Aboriginal rock paintings

Us modern humans are the odd ones, with our aircraft crossing thousands of miles in a couple of hours, communicating with those on the other side of the planet as if they are next door.

Humanity has a deep time, going back tens of thousands of years, and most of our history was different, slower, for it is today that is the exception.

But you don't often get to experience those most ancient of days. One of the few chances is in those cultures that have kept a connection to that era, and the Aboriginals in Australia are one.

In the Grampians are rock shelters where you can see hand prints, animal tracks and stick figures, such as those above, and I was very keen to see them.

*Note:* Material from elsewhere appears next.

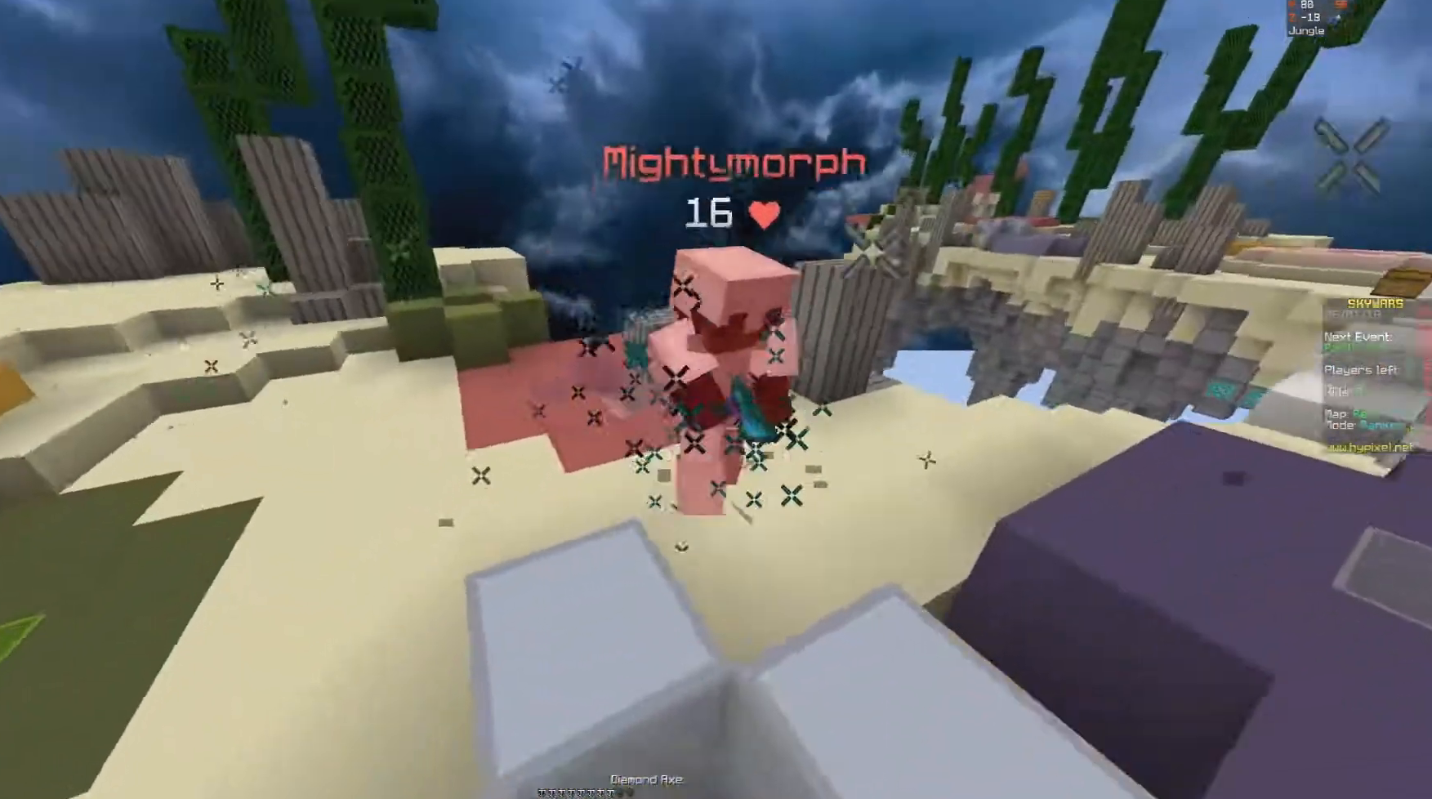
{"keys": ["w"], "mouse": ["left", "right"], "events": [[50, "mouse_left", "down"], [150, "mouse_left", "up"], [200, "mouse_left", "down"], [250, "mouse_left", "up"], [283, "mouse_left", "down"], [350, "mouse_left", "up"], [450, "d", "down"], [500, "d", "up"], [500, "mouse_left", "down"], [500, "mouse_right", "down"]]}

It was quite a long drive to the far north west of the national park, along authentic feeling dirt roads (below) to reach the Gulgurn Manja and Ngamadjidj shelters.
Light was fading, and at the second site I was the only person there. There is no permanent presence to keep watch, and for that reason they have a metal cage around them, which was a shame, though understandable.

But you can see the images clearly:
The text and guide book described their spiritual significance, but also of how the rocks would be meeting places, visible from the plains below:
It was that image that caught my imagination, of people coming there for various reasons, and meeting.

There'd be friends catching up, rivals eyeing each other up, lovers flirting, families visiting, sages watching for signs, navigators inspecting the landscape to connect mental maps, hunters looking for prey, warriors for enemies, people chatting and gossiping, children playing...

In other words all the things that we do today, all the things that make us human.